### Work item
Retype each record below word for word. Leave the pictures out.
+++ Supplied data
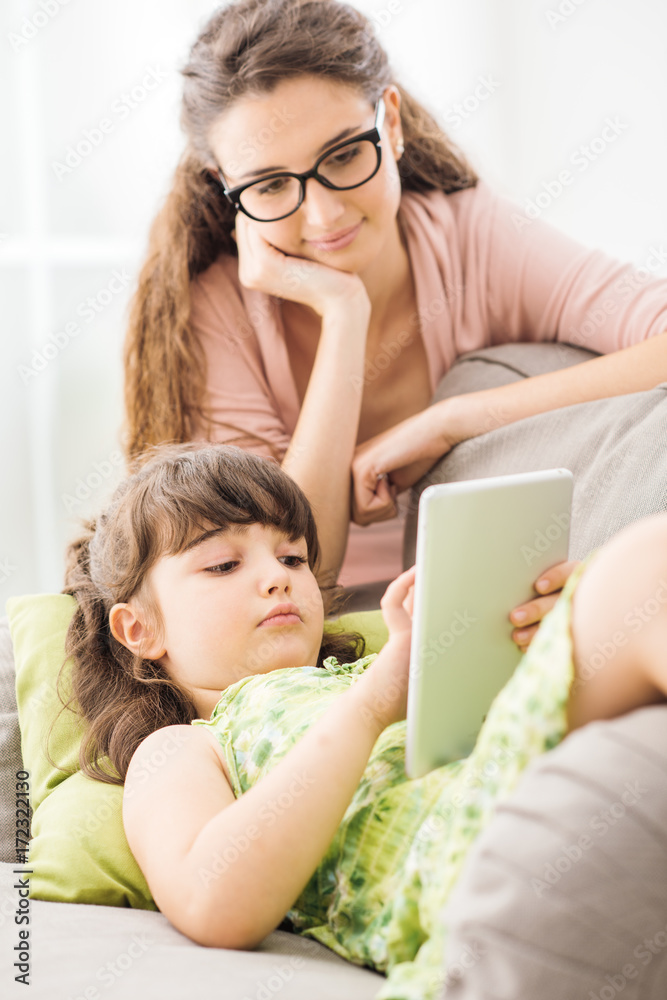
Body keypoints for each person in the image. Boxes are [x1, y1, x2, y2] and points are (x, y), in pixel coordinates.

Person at [62, 442, 667, 1000]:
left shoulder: (375, 668)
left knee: (629, 577)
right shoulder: (183, 747)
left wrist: (549, 633)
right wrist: (374, 704)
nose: (277, 578)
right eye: (223, 565)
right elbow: (210, 900)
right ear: (140, 629)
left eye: (293, 557)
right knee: (643, 564)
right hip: (461, 858)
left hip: (537, 779)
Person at [122, 0, 667, 593]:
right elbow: (300, 571)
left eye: (344, 154)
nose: (324, 214)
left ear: (393, 124)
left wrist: (453, 421)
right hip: (317, 624)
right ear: (225, 186)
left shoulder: (469, 236)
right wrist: (343, 314)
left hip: (493, 596)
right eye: (271, 185)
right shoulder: (217, 311)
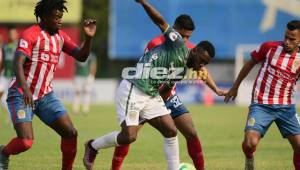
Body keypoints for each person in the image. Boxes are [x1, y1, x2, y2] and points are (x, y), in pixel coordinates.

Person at [83, 0, 216, 170]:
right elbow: (160, 21)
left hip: (151, 95)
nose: (201, 66)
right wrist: (143, 2)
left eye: (205, 64)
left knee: (171, 130)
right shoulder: (177, 44)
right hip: (134, 88)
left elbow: (166, 90)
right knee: (129, 136)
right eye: (201, 61)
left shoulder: (182, 71)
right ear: (194, 50)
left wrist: (153, 110)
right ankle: (93, 146)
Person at [110, 14, 226, 170]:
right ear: (175, 28)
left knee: (191, 132)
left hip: (169, 95)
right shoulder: (155, 43)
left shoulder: (189, 49)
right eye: (183, 35)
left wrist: (216, 89)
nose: (185, 40)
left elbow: (200, 69)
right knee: (129, 134)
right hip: (148, 94)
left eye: (188, 37)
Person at [0, 0, 96, 169]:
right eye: (56, 17)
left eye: (61, 17)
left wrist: (88, 39)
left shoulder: (61, 37)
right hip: (21, 94)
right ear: (44, 17)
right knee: (25, 142)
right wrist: (26, 89)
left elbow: (81, 56)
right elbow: (17, 63)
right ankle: (3, 152)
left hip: (46, 96)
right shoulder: (31, 34)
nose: (60, 21)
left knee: (70, 133)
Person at [224, 20, 300, 170]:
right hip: (261, 104)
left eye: (292, 39)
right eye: (285, 37)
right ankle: (249, 159)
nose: (287, 41)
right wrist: (235, 86)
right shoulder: (269, 47)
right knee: (250, 143)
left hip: (286, 108)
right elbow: (249, 63)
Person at [1, 28, 19, 124]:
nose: (12, 35)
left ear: (17, 35)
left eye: (13, 34)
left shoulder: (19, 46)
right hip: (5, 75)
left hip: (14, 76)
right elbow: (3, 60)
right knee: (2, 97)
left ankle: (14, 116)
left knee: (11, 97)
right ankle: (11, 114)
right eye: (10, 34)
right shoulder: (5, 46)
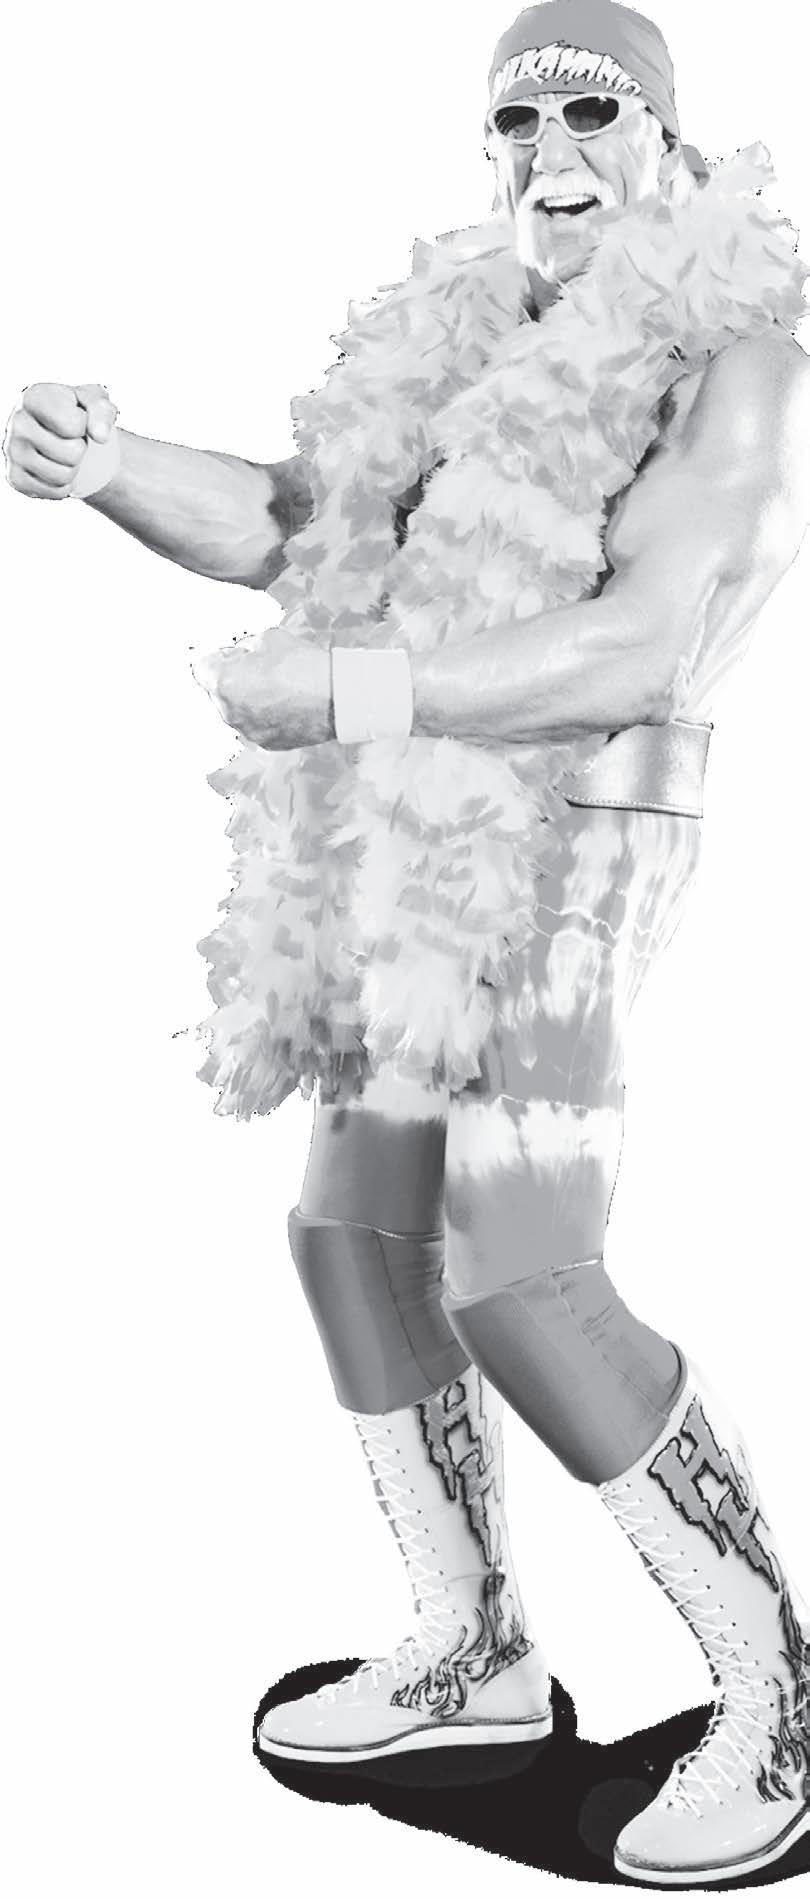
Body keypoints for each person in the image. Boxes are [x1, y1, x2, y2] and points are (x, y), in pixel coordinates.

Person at [5, 1, 810, 1883]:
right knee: (352, 1233)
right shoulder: (468, 338)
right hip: (412, 837)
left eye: (593, 111)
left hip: (582, 837)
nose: (550, 149)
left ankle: (780, 1690)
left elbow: (636, 647)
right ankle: (474, 1654)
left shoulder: (740, 357)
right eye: (514, 120)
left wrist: (351, 694)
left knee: (519, 1268)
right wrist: (109, 463)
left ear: (669, 141)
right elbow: (300, 528)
++++++
### Response for this exercise
Body keypoints for each person in the image. Boxes are [x1, y1, x2, y2] and points are (x, y), in pixel coordinates.

Person at [62, 442, 667, 1000]:
left shoulder: (375, 668)
left knee: (629, 577)
right shoulder: (183, 747)
left wrist: (549, 633)
right wrist: (374, 704)
nose: (277, 578)
right eye: (223, 565)
right elbow: (210, 900)
right ear: (140, 629)
left eye: (293, 557)
right knee: (643, 564)
right hip: (461, 858)
left hip: (537, 779)
Person at [122, 0, 667, 593]:
right elbow: (300, 571)
left eye: (344, 154)
nose: (324, 214)
left ear: (393, 124)
left wrist: (453, 421)
right hip: (317, 624)
right ear: (225, 186)
left shoulder: (469, 236)
right wrist: (343, 314)
left hip: (493, 596)
right eye: (271, 185)
right shoulder: (217, 311)
Body keypoints for each person in the image. Boxes are [x1, y1, x2, y2] and points are (x, y), in pixel coordinates.

Person at [83, 0, 216, 170]:
right elbow: (160, 21)
left hip: (151, 95)
nose: (201, 66)
right wrist: (143, 2)
left eye: (205, 64)
left knee: (171, 130)
right shoulder: (177, 44)
right hip: (134, 88)
left elbow: (166, 90)
right knee: (129, 136)
right eye: (201, 61)
left shoulder: (182, 71)
right ear: (194, 50)
left wrist: (153, 110)
right ankle: (93, 146)
Person at [110, 14, 226, 170]:
right ear: (175, 28)
left knee: (191, 132)
left hip: (169, 95)
right shoulder: (155, 43)
left shoulder: (189, 49)
right eye: (183, 35)
left wrist: (216, 89)
nose: (185, 40)
left elbow: (200, 69)
right knee: (129, 134)
right hip: (148, 94)
left eye: (188, 37)
Person at [0, 0, 96, 169]:
right eye: (56, 17)
left eye: (61, 17)
left wrist: (88, 39)
left shoulder: (61, 37)
right hip: (21, 94)
right ear: (44, 17)
right knee: (25, 142)
right wrist: (26, 89)
left elbow: (81, 56)
right elbow: (17, 63)
right ankle: (3, 152)
left hip: (46, 96)
right shoulder: (31, 34)
nose: (60, 21)
left knee: (70, 133)
Person at [224, 20, 300, 170]:
right hip: (261, 104)
left eye: (292, 39)
right eye: (285, 37)
right ankle: (249, 159)
nose: (287, 41)
right wrist: (235, 86)
right shoulder: (269, 47)
right knee: (250, 143)
left hip: (286, 108)
right elbow: (249, 63)
Person at [1, 28, 19, 124]:
nose: (12, 35)
left ear: (17, 35)
left eye: (13, 34)
left shoulder: (19, 46)
right hip: (5, 75)
left hip: (14, 76)
right elbow: (3, 60)
right knee: (2, 97)
left ankle: (14, 116)
left knee: (11, 97)
right ankle: (11, 114)
right eye: (10, 34)
right shoulder: (5, 46)
Body keypoints for each person in the image. Boxes are [x1, y1, x2, y2] and points are (x, y), in pixel coordinates.

Person at [5, 1, 810, 1883]:
right knee: (352, 1233)
right shoulder: (468, 338)
right hip: (412, 837)
left eye: (593, 111)
left hip: (582, 837)
nose: (550, 149)
left ankle: (780, 1690)
left elbow: (636, 647)
right ankle: (474, 1654)
left shoulder: (740, 357)
right eye: (514, 120)
left wrist: (351, 694)
left knee: (519, 1268)
right wrist: (109, 463)
left ear: (669, 141)
right elbow: (300, 528)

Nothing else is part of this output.